▸ **WORK TO COMPLETE**
- A) According to the confetti oil lamp thread, what two woods were the lamps made from?
- B) Write out the confetti oil lamp thread word for word between "## challagan (Feb" and "the first day.", inclusive.

▸ **TEXT**
>>>

# Confetti Oil Lamps



## BernieW (Sep 12, 2006)

Here are a couple of confetti oil lamps that I turned. One is osage orange and the other is cherry. I have two more of the same drying. Fiinished with wipe on poly.


----------



## Glenmore (Sep 10, 2004)

Once again really great work Bernie.


----------



## challagan (Feb 7, 2006)

Boy you got the buffing process down  Nice ones Bernie and thanks for posting them. You like doing these as much as the potpourri ones? 

Corey


----------



## BernieW (Sep 12, 2006)

Yep Corey these are easy to make and the first two I didn't post them because I forgot to take the pictures. I took them down to the floral/craft store and they sold for $30 the first day.


----------



## mit-ch (Oct 1, 2007)

Beautiful work Bernie. I like them both but especially the tan colored one on the right. Nice work. Mitch


----------



## harrysin (Jan 15, 2007)

Really lovely Bernie, I sure do have a lot to learn, including what a confetti oil lamp is.


----------



## BernieW (Sep 12, 2006)

harrysin said:


> Really lovely Bernie, I sure do have a lot to learn, including what a confetti oil lamp is.

<<<

▸ **GIVEN MATERIAL**
>>>

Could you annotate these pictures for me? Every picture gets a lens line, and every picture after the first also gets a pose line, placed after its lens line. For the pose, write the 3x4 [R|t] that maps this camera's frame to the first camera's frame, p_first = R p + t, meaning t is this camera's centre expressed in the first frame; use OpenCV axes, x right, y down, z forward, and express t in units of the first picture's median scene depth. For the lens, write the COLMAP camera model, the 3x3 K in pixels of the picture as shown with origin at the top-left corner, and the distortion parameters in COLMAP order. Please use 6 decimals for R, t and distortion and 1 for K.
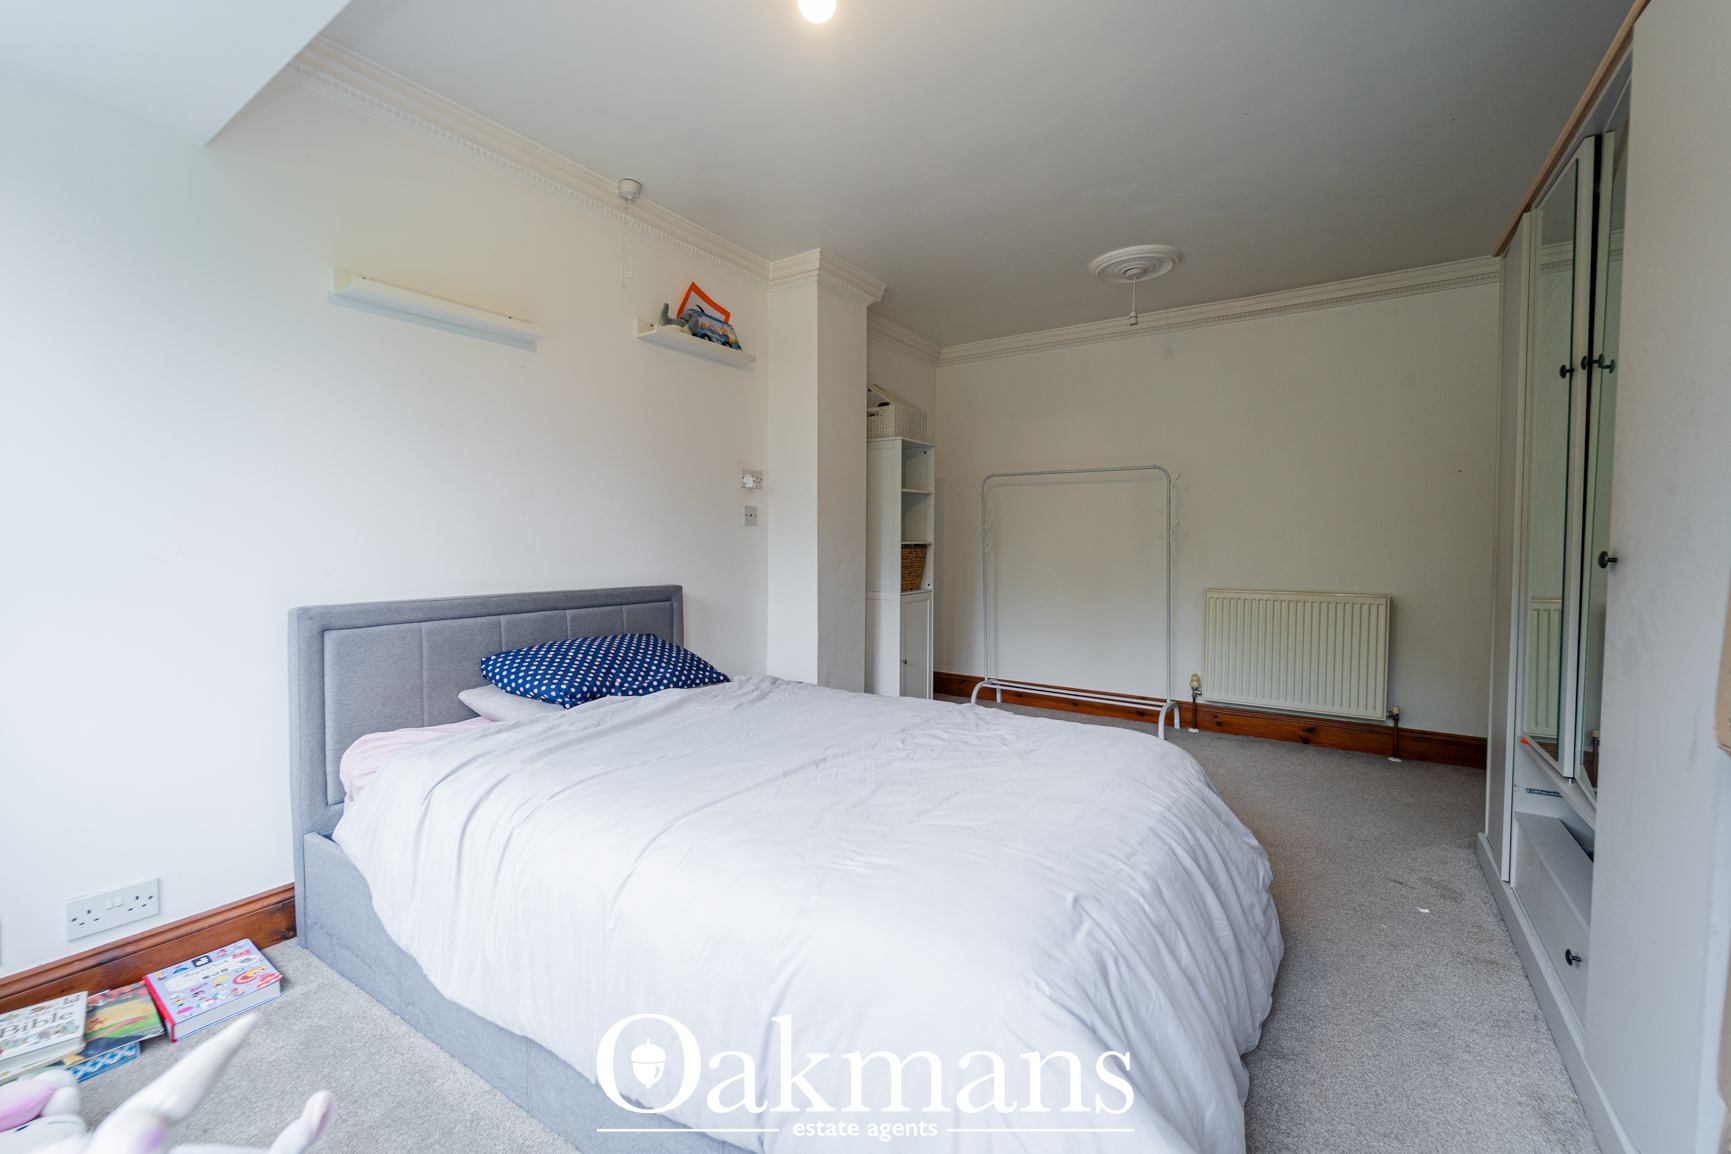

<<<

▸ **OUTPUTS IN ORDER**
- A) Osage orange and cherry.

- B)
## challagan (Feb 7, 2006)

Boy you got the buffing process down  Nice ones Bernie and thanks for posting them. You like doing these as much as the potpourri ones? 

Corey


----------



## BernieW (Sep 12, 2006)

Yep Corey these are easy to make and the first two I didn't post them because I forgot to take the pictures. I took them down to the floral/craft store and they sold for $30 the first day.